### ACTIVITY 1
In the records below, render everything from the line containing "[0, 2, 499, 150]" down to the line containing "A: Daylight hours.", including both of those lines, as a JSON list of strings with one string per line. Leave out blank lines and any lines that mark a picture.
··········
Next we can define the pipeline based on the processing step

In [None]:
pipeline = Pipeline(
    name="demo-pipeline-processing-job-automate",
    parameters=[
        input_data,
    ],
    steps=[step_process],
    sagemaker_session=pipeline_session,
)

#### Submit the pipeline to SageMaker and start execution
Submit the pipeline definition to the Pipeline service. The role passed in will be used by the Pipeline service to create all the jobs defined in the steps.

In [None]:
pipeline.upsert(role_arn=role)

In [None]:
execution = pipeline.start()
execution.describe()

In [None]:
# Wait for the execution to complete.
execution.wait()

You can also monitor the pipeline execution from the Studio **Home** page under **Pipeline**

After you have setup the EventBridge event to trigger by s3 file putobject event, you can uncomment below line to test

In [None]:
# client = boto3.client('s3')
# df = pd.read_csv("data/Position_Salaries.csv")
# from io import BytesIO
# csv_buffer = BytesIO()
# df.to_csv(csv_buffer)
# content = csv_buffer.getvalue()
# k = f"{prefix}/data/Position_Salaries.csv"
# response = client.put_object(Bucket=bucket, Key=k, Body=content)
··········
### ACTIVITY 2
Return everything from "You can also" down to "client.put_object(Bucket=bucket, Key=k, Body=content)" in the notebook excerpt above, copied verbatim.

### RAW DATA
··········
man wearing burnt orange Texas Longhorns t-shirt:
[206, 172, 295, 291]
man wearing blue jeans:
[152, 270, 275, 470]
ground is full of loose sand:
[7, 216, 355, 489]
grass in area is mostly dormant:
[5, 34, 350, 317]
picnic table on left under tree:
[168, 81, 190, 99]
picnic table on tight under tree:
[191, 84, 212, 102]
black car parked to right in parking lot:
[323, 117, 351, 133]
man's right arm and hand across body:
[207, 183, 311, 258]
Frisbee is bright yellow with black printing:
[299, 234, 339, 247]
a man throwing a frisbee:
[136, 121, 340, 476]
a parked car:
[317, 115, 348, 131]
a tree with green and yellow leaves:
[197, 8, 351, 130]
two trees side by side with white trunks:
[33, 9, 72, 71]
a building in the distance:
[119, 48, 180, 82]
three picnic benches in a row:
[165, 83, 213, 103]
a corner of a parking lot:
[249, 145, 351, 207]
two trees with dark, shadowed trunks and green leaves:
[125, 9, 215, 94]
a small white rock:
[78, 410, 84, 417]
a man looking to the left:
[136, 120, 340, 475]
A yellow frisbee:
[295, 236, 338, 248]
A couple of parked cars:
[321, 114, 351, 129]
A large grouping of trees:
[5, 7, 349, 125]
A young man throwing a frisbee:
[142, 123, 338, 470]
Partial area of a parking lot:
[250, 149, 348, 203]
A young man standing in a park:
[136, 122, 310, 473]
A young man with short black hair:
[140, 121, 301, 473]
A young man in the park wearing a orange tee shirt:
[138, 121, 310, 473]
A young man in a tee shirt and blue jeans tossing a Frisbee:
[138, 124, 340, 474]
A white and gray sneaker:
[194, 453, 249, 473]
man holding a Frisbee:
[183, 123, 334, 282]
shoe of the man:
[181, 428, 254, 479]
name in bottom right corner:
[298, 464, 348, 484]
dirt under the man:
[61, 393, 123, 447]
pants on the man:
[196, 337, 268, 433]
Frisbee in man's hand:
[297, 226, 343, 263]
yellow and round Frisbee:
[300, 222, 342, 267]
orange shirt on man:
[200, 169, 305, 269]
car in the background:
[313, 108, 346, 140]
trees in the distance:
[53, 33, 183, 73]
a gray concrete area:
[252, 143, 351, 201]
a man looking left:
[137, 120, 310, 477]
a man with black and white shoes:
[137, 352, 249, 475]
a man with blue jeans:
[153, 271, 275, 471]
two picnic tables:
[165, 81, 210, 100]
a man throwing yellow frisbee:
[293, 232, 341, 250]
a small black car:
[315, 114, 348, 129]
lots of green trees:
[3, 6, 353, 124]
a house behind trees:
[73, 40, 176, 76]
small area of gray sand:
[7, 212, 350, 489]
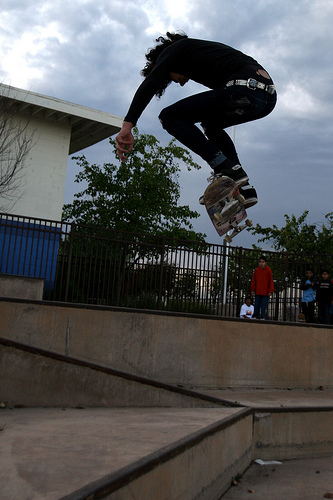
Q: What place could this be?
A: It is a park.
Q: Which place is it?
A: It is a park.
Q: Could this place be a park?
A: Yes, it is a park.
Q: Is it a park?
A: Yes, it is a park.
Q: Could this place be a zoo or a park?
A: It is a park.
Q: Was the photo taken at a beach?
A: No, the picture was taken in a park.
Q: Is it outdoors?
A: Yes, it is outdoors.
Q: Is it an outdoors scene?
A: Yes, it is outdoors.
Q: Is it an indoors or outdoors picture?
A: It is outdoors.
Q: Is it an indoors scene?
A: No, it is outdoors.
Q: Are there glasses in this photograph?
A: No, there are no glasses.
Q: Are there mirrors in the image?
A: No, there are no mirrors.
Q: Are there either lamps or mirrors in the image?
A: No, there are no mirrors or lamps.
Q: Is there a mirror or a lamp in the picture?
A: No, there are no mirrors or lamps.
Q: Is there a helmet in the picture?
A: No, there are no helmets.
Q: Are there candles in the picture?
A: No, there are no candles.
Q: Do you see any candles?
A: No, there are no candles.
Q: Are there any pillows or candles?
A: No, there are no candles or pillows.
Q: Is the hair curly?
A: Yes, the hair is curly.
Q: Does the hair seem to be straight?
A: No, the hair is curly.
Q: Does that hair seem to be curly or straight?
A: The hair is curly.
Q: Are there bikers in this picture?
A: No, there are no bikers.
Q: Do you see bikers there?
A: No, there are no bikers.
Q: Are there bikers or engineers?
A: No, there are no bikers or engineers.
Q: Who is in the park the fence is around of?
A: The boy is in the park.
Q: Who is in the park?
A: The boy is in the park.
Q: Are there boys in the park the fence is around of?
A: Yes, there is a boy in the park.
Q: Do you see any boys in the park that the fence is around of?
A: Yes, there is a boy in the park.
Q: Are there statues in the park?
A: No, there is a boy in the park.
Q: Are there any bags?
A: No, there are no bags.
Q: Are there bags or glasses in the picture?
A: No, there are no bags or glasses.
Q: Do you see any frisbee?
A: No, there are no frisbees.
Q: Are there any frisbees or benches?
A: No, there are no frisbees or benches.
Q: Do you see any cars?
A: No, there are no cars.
··········
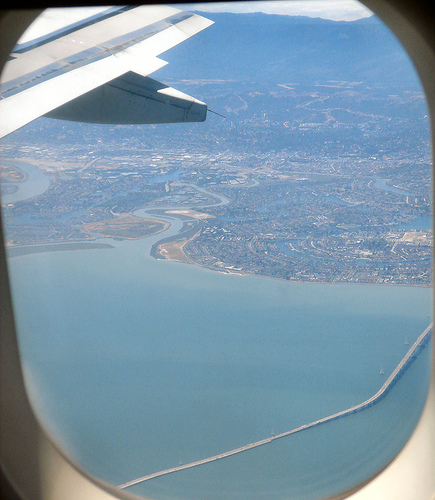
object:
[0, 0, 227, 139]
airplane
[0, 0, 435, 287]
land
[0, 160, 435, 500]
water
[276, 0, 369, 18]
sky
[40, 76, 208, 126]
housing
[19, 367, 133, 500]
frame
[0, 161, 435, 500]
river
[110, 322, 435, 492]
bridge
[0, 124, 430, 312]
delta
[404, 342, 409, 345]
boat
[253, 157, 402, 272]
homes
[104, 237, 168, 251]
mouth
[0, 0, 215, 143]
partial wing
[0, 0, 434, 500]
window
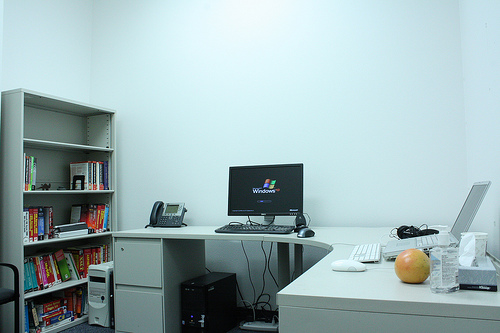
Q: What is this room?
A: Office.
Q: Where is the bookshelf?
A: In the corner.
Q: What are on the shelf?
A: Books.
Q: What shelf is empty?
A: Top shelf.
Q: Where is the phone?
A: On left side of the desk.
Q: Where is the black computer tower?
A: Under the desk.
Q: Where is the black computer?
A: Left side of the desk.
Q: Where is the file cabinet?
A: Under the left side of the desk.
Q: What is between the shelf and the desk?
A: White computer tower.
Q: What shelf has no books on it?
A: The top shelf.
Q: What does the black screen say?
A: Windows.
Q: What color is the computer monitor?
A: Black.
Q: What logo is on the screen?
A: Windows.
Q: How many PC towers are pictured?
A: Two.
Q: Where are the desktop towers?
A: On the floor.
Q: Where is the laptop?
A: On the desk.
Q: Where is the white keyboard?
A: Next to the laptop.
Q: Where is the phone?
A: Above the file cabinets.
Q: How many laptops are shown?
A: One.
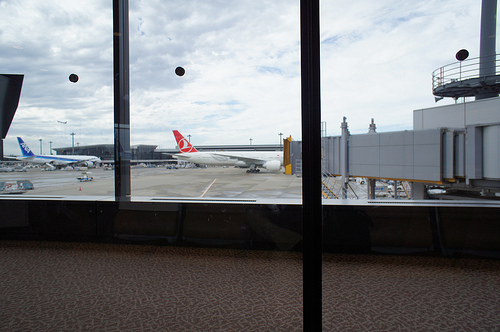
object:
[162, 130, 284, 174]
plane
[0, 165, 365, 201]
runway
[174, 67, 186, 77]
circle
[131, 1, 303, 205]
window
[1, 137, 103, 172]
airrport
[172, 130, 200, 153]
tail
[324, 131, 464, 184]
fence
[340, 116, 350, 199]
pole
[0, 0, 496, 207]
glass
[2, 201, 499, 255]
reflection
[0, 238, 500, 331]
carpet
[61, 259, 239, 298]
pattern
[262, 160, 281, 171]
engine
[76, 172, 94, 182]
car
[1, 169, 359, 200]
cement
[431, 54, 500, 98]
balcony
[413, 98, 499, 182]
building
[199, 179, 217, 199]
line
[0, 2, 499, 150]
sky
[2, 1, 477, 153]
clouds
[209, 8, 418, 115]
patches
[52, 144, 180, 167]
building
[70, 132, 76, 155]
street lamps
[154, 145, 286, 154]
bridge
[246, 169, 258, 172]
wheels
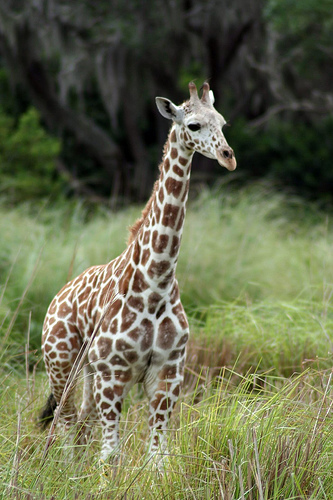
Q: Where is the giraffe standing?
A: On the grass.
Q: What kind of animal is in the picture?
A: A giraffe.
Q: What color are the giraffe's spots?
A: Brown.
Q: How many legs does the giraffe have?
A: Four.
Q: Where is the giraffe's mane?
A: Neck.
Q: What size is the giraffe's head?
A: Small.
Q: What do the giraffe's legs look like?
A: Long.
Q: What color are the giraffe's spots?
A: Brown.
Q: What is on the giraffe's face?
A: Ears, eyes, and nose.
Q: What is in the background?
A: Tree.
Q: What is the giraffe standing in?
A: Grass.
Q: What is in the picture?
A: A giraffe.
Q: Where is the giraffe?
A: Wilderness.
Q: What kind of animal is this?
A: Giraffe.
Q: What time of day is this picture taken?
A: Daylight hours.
··········
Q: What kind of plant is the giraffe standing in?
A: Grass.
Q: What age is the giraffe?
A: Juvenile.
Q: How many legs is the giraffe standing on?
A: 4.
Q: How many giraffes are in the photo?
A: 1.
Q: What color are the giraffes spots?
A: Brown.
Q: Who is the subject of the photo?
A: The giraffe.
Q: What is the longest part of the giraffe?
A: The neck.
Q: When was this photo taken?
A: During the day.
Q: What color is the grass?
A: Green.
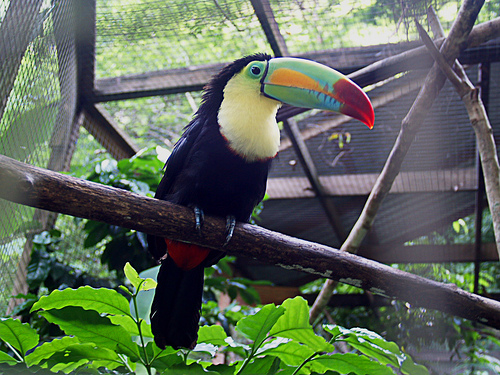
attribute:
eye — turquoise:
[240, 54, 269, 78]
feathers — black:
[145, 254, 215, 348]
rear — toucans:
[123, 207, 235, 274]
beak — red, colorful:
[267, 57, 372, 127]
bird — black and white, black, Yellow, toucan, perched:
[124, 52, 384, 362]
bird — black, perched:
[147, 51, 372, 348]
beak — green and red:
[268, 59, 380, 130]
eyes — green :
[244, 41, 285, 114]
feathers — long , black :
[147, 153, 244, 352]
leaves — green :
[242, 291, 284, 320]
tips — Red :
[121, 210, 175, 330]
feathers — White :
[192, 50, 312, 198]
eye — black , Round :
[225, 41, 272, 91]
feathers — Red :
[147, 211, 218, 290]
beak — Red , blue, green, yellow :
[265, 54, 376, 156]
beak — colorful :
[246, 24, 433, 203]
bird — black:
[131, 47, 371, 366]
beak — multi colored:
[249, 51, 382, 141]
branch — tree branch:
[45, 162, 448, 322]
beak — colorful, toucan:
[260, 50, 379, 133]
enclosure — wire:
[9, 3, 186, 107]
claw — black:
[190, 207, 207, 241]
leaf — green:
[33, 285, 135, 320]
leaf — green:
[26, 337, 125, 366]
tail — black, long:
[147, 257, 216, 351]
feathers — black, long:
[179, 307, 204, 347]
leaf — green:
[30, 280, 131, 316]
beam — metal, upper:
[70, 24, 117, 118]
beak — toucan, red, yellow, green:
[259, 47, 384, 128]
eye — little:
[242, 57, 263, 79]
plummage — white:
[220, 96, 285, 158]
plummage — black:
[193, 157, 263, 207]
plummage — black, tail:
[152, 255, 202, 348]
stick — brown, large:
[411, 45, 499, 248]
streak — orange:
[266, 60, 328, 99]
··········
### OUTPUT 1
[
  "[0, 2, 499, 150]",
  "sky",
  "[2, 1, 477, 153]",
  "clouds",
  "[209, 8, 418, 115]",
  "patches",
  "[52, 144, 180, 167]",
  "building",
  "[70, 132, 76, 155]",
  "street lamps",
  "[154, 145, 286, 154]",
  "bridge",
  "[246, 169, 258, 172]",
  "wheels",
  "Q: Where is the giraffe standing?",
  "A: On the grass.",
  "Q: What kind of animal is in the picture?",
  "A: A giraffe.",
  "Q: What color are the giraffe's spots?",
  "A: Brown.",
  "Q: How many legs does the giraffe have?",
  "A: Four.",
  "Q: Where is the giraffe's mane?",
  "A: Neck.",
  "Q: What size is the giraffe's head?",
  "A: Small.",
  "Q: What do the giraffe's legs look like?",
  "A: Long.",
  "Q: What color are the giraffe's spots?",
  "A: Brown.",
  "Q: What is on the giraffe's face?",
  "A: Ears, eyes, and nose.",
  "Q: What is in the background?",
  "A: Tree.",
  "Q: What is the giraffe standing in?",
  "A: Grass.",
  "Q: What is in the picture?",
  "A: A giraffe.",
  "Q: Where is the giraffe?",
  "A: Wilderness.",
  "Q: What kind of animal is this?",
  "A: Giraffe.",
  "Q: What time of day is this picture taken?",
  "A: Daylight hours."
]

### OUTPUT 2
You can also monitor the pipeline execution from the Studio **Home** page under **Pipeline**

After you have setup the EventBridge event to trigger by s3 file putobject event, you can uncomment below line to test

In [None]:
# client = boto3.client('s3')
# df = pd.read_csv("data/Position_Salaries.csv")
# from io import BytesIO
# csv_buffer = BytesIO()
# df.to_csv(csv_buffer)
# content = csv_buffer.getvalue()
# k = f"{prefix}/data/Position_Salaries.csv"
# response = client.put_object(Bucket=bucket, Key=k, Body=content)